Co w tym zabawnego? To że Ty tego nie umiesz, nie znaczy że ktoś nie potrafi. Ja osobiście po odgłosie strzału mógłbym nazwać wiele rodzajów broni, bo się tym interesuję i dużo razy słyszałem różne strzały. Są ludzie o różnych zdolnościach
@ Kristofio Interesując się bez strzelania z tych różnych rodzajów broni na pewno nie czyni cię ekspertem w tej dziedzinie. Tyczy to się wszystkich tego typu hobbystów (do których i ja należę), więc jeśli nie potrafisz pochwalić się pracą w policji lub wojsku to szczerze wątpie w twoje zdolności do rozpoznania owych wystrzałów.

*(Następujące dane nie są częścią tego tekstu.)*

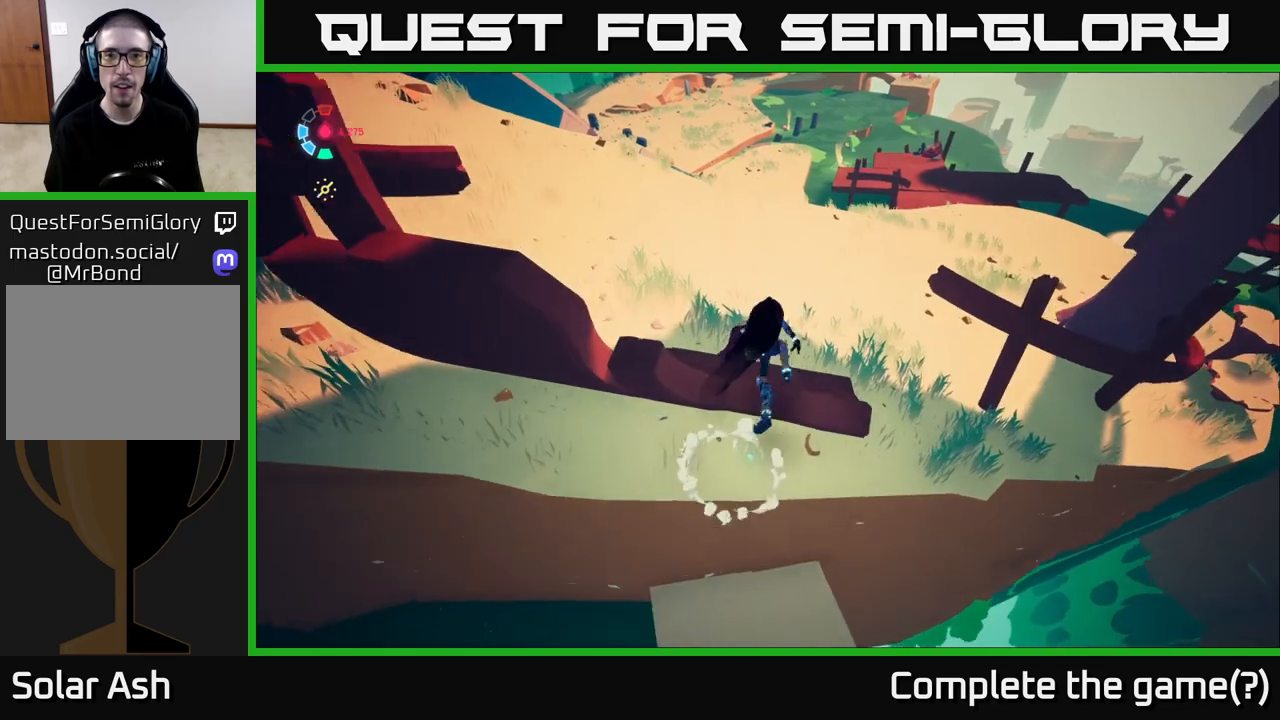
{"buttons": ["L2"], "left_stick": "up-right", "right_stick": "center", "events": [[67, "L2", "up"], [100, "right_stick", "up"], [317, "right_stick", "center"], [450, "L2", "down"]]}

Nagrania wystrzałów są różne i prawie nigdy nie oddają prawdziwego dźwięku. Ja strzelałem na strzelnicy z Glocka 19 i Waltera p99 i nigdy nie słyszałem podobnych dźwięków. A już na pewno ten kalkulator który nagrał sławny filmik nie miał dobrego mikrofonu.
@zunrei
dodatkowo sprawa czarnych skrzynek totalnie mnie oburzyla, kto normalny by zostawial ja w rekach drugiego kraju na terenie ktorego doszlo do tej katastrofy?? nawet jesli one sa odczytywane w obecnosci prokuratorow polskich badz niemielibysmy morzliwosci jej odczytania bez odp. oprogramowania nigdy w zyciu nie oddalbym ich w rece Rosjan
Ja bym się tak nie oburzał i nie chwalił się swoją głupotą. Po pierwsze to ruskie znalazły skrzynki i potem je odczytały. Nikt im ich nie dawał, choć jakby Polacy jest znaleźli to na pewno by przekazali. Po drugie każda normalna osoba zostawi skrzynki w kraju w którym wydarzyła się tragedia do odczytania bo takie są miedzynarodowe procedury. Po trzecie to skrzynki już od kilku dni są w Polsce. Nie myśl że jesteś jedyny taki podejrzliwy. Inni też byli i już dawno przewidzieli takie sytuacje i uznano że tak właśnie to powinno się odbywać, więc następnym razem przemyśl dokładnie zadawane pytania i zdaj sobie sprawę że skoro tyle osób mówi że są takie procedury i podaj wiele przykładów to znaczy, że tak jest. Przykłady rozwiązują problem wiarygodności forumowiczów, a istnienie procedury rozwiązuje problem twoich wątpliwości, ponieważ z uwagi na twoje wykształcenie w tym kierunku w większości przypadków będziesz miał wątpliwości o takie bzdury, że eksperci cię wyśmieją.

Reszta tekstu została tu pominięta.